=== Input data ===

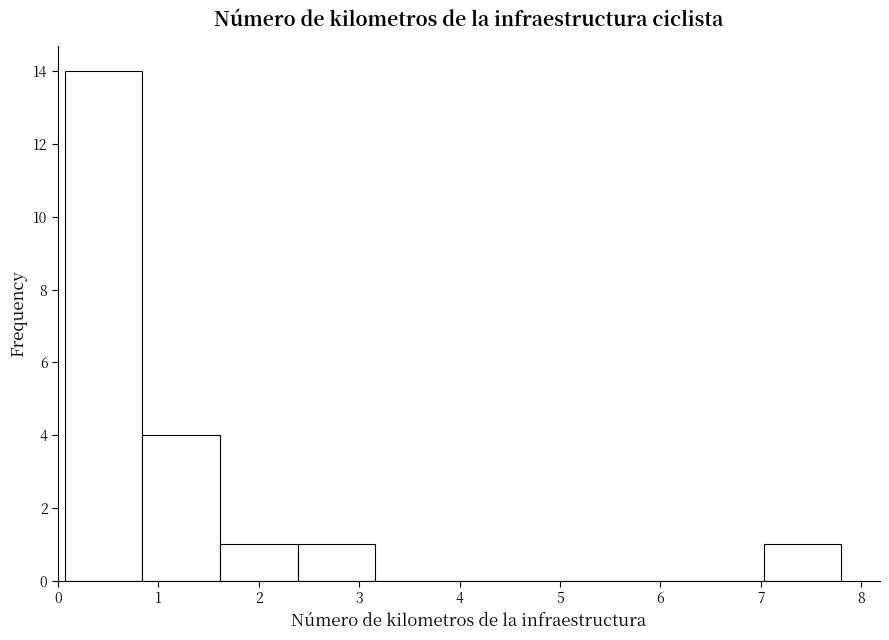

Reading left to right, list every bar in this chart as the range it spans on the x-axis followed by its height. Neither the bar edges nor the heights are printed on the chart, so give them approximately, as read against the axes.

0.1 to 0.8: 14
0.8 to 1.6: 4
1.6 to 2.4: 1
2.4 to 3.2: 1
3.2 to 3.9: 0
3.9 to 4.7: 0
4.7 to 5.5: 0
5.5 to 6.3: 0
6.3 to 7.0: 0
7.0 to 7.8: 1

===
=== Input data ===

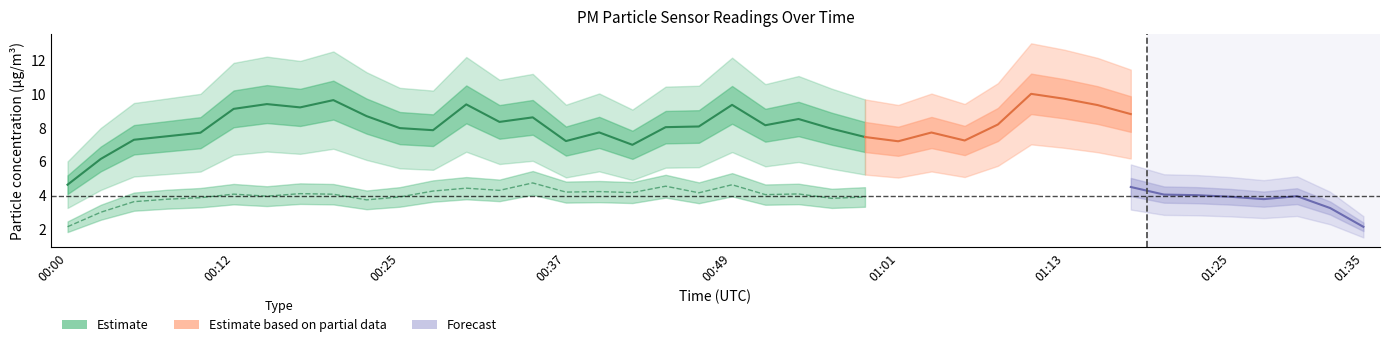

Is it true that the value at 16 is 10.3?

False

===

## Task
Locate each line in the data above that contains the string "edges", matching case exactly, and copy every such line in full.

## Written response
Reading left to right, list every bar in this chart as the range it spans on the x-axis followed by its height. Neither the bar edges nor the heights are printed on the chart, so give them approximately, as read against the axes.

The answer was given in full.